> **Supplied data**
———

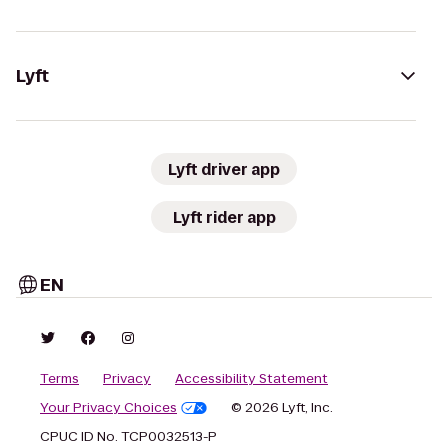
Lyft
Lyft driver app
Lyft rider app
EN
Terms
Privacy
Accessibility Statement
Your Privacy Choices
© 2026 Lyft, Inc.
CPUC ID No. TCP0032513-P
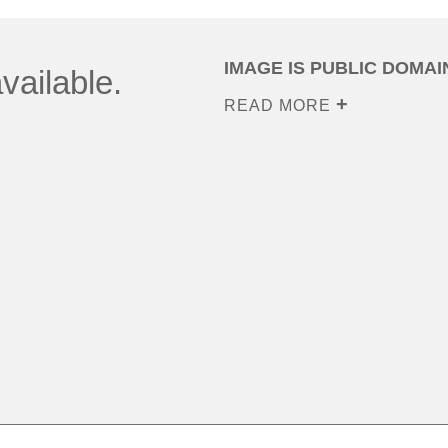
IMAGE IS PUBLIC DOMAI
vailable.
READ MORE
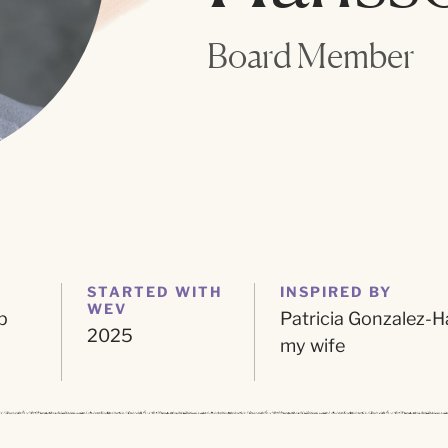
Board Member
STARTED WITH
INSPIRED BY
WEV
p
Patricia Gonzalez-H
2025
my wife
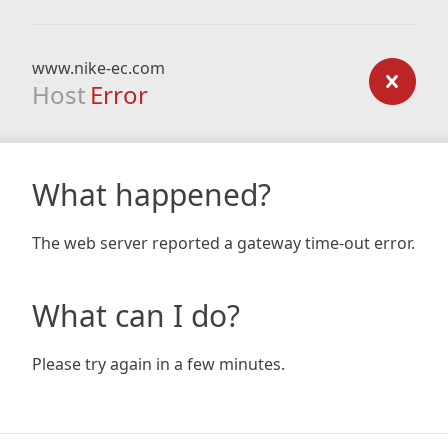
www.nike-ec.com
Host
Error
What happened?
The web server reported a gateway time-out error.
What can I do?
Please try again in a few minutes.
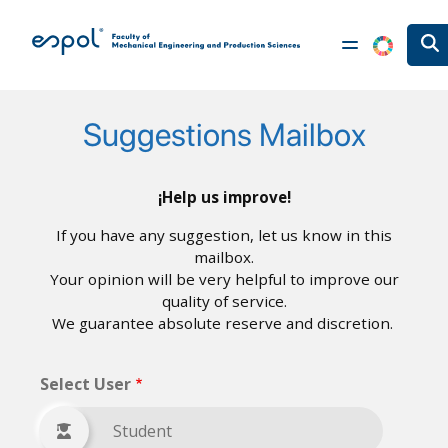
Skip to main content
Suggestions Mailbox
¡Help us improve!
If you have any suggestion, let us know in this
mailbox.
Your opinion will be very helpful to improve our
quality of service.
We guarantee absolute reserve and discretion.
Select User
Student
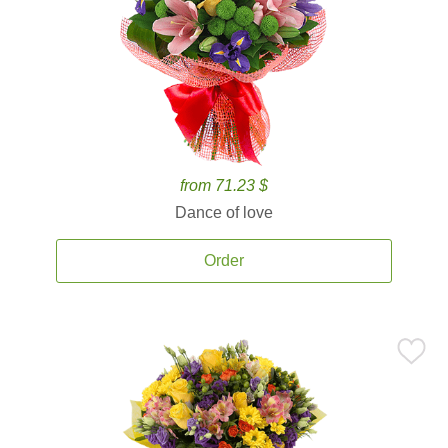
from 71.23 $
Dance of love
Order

———

> **Task prompt**
Only an exact, picture-free copy of the entries counts as the answer.

> **Exercise output**
Lyft
Lyft driver app
Lyft rider app
EN
Terms
Privacy
Accessibility Statement
Your Privacy Choices
© 2026 Lyft, Inc.
CPUC ID No. TCP0032513-P
IMAGE IS PUBLIC DOMAI
vailable.
READ MORE
Board Member
STARTED WITH
INSPIRED BY
WEV
p
Patricia Gonzalez-H
2025
my wife
www.nike-ec.com
Host
Error
What happened?
The web server reported a gateway time-out error.
What can I do?
Please try again in a few minutes.
Skip to main content
Suggestions Mailbox
¡Help us improve!
If you have any suggestion, let us know in this
mailbox.
Your opinion will be very helpful to improve our
quality of service.
We guarantee absolute reserve and discretion.
Select User
Student
from 71.23 $
Dance of love
Order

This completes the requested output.